* DIRECTIONS FOR THIS TASK
Restate word for word the lines of the records below, starting at the line that contains "5. Aggiungi questi" and ending at the line that contains "我可以想到四个选项来支持这一点。", with both of those lines included and nothing else.

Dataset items
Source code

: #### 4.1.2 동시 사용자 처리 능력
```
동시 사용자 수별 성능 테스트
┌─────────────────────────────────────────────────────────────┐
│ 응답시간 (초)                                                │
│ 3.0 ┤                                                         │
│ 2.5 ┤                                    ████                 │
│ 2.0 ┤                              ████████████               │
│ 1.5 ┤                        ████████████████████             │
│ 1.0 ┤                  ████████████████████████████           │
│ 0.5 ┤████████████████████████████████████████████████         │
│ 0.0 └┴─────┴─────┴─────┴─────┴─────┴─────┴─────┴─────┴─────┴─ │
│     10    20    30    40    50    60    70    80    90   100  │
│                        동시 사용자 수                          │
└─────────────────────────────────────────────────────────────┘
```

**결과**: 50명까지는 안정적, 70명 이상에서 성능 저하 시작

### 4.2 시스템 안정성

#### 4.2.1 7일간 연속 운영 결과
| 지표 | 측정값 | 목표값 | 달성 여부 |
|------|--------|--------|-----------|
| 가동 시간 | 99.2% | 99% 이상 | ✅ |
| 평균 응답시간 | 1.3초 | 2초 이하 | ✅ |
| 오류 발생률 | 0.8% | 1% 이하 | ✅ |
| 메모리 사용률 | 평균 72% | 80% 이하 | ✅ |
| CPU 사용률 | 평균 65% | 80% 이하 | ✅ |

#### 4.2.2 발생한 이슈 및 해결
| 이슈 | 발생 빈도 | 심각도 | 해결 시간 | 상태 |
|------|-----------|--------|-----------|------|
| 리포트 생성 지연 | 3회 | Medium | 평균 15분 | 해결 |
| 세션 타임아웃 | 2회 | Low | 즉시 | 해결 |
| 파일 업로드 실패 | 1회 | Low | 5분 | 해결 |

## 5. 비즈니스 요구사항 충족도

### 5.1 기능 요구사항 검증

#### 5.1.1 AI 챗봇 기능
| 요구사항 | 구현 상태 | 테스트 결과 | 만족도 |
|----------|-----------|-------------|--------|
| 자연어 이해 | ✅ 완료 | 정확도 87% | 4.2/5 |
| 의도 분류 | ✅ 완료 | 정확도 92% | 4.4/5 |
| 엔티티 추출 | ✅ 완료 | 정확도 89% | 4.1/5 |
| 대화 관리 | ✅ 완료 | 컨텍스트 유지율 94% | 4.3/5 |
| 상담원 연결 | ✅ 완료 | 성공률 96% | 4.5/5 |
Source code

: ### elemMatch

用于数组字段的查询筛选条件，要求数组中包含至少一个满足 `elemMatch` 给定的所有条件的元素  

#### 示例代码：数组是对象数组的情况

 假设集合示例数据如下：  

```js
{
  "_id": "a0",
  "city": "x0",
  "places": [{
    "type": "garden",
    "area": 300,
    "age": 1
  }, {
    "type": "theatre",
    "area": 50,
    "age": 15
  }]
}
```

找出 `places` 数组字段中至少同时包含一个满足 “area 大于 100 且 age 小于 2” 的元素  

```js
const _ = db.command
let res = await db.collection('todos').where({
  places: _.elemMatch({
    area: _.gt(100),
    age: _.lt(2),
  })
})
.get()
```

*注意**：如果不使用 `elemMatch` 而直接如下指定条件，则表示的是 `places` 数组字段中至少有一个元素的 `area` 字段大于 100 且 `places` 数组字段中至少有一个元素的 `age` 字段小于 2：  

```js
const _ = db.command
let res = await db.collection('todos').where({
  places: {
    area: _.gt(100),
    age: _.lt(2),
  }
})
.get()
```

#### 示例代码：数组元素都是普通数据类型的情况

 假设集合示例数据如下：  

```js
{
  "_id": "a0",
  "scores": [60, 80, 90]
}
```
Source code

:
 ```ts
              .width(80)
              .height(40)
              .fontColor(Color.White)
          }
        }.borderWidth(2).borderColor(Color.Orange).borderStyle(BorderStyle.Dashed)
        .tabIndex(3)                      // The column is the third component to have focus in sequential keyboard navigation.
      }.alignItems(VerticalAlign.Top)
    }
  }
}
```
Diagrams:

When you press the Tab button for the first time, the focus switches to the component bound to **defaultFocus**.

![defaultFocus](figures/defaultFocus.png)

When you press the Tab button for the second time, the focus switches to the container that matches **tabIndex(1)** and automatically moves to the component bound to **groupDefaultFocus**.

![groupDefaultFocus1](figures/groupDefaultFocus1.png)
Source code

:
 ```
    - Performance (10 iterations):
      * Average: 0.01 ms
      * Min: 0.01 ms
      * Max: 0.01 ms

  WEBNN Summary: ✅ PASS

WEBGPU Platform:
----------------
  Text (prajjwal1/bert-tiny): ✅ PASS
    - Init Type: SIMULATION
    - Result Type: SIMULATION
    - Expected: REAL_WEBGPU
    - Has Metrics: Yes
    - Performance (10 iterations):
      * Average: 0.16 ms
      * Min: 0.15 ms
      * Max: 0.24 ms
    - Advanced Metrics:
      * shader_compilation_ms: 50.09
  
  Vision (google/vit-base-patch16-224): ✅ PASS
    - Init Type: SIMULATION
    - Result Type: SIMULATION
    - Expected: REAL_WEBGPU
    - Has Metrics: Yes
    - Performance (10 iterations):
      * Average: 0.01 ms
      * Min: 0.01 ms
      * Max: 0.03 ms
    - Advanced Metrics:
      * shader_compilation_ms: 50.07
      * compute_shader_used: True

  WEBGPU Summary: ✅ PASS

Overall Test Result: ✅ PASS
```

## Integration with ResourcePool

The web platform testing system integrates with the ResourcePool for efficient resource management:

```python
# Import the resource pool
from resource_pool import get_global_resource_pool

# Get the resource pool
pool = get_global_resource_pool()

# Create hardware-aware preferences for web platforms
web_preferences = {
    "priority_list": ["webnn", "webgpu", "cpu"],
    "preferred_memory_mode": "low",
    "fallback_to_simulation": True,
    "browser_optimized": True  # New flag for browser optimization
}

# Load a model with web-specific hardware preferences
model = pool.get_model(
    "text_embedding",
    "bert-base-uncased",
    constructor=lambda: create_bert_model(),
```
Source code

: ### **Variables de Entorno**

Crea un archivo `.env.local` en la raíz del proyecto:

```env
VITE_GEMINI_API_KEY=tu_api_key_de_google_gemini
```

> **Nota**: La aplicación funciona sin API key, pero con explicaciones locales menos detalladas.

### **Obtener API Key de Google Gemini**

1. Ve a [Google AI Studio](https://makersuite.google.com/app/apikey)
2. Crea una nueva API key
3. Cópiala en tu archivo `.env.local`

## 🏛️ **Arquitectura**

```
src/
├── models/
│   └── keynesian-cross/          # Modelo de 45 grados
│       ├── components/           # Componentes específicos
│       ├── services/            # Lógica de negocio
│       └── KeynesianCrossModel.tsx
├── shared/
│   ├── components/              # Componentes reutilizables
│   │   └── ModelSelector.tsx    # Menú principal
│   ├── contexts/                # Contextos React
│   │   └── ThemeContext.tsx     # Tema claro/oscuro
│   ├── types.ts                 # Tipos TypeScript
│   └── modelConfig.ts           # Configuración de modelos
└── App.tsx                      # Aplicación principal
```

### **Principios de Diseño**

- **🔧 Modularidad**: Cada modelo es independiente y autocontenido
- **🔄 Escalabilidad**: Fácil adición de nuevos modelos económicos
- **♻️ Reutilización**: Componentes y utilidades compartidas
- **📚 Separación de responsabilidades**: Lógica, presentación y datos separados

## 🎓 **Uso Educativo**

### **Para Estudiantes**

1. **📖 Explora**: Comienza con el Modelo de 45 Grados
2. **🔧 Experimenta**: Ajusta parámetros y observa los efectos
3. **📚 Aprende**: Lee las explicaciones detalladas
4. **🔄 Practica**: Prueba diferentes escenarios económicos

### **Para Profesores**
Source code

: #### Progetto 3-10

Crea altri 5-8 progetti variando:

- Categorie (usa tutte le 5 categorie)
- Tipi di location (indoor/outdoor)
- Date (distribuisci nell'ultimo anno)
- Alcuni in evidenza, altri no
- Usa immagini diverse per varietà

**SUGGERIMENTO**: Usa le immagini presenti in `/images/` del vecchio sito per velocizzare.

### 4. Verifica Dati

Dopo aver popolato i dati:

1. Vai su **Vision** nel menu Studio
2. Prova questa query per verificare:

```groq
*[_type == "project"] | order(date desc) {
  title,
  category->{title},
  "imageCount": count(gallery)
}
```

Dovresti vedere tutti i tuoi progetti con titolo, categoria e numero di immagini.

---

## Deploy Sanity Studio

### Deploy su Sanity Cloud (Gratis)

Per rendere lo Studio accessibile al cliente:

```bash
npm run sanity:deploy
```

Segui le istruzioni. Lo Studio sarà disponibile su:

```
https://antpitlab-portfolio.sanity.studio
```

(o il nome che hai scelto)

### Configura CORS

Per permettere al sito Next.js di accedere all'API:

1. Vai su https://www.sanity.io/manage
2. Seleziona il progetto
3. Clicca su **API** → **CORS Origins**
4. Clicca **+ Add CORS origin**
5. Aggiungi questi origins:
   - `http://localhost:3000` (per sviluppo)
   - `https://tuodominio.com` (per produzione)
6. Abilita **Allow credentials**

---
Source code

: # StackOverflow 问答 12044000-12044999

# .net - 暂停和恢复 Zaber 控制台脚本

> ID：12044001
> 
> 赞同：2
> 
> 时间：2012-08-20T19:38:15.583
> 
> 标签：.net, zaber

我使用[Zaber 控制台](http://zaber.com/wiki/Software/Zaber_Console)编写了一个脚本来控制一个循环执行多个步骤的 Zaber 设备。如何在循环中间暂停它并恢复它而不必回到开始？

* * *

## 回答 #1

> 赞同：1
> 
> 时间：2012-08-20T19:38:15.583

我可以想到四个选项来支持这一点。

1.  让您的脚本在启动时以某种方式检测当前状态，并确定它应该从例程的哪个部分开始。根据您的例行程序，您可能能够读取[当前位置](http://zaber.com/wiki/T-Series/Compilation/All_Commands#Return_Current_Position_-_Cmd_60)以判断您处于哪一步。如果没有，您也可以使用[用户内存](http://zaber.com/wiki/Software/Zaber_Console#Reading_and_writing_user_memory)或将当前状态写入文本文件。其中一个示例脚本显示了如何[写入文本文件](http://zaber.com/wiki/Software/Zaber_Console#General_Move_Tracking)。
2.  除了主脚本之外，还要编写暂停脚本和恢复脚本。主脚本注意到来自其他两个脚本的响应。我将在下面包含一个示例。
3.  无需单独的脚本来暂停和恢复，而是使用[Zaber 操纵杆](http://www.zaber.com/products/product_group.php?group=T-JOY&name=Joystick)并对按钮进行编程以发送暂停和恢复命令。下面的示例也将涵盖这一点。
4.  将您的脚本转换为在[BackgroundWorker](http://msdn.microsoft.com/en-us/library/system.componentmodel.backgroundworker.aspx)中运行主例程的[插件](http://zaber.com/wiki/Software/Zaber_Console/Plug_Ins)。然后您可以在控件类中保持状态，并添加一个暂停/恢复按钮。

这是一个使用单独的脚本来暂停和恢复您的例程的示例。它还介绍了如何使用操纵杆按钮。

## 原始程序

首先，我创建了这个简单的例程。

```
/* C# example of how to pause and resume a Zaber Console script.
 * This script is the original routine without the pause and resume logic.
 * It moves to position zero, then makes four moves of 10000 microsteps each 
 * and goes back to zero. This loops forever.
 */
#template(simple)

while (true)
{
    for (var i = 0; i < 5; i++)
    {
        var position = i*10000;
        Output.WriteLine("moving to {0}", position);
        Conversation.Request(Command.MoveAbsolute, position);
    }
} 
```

* WRITTEN ANSWER
5. Aggiungi questi origins:
   - `http://localhost:3000` (per sviluppo)
   - `https://tuodominio.com` (per produzione)
6. Abilita **Allow credentials**

---
Source code

: # StackOverflow 问答 12044000-12044999

# .net - 暂停和恢复 Zaber 控制台脚本

> ID：12044001
> 
> 赞同：2
> 
> 时间：2012-08-20T19:38:15.583
> 
> 标签：.net, zaber

我使用[Zaber 控制台](http://zaber.com/wiki/Software/Zaber_Console)编写了一个脚本来控制一个循环执行多个步骤的 Zaber 设备。如何在循环中间暂停它并恢复它而不必回到开始？

* * *

## 回答 #1

> 赞同：1
> 
> 时间：2012-08-20T19:38:15.583

我可以想到四个选项来支持这一点。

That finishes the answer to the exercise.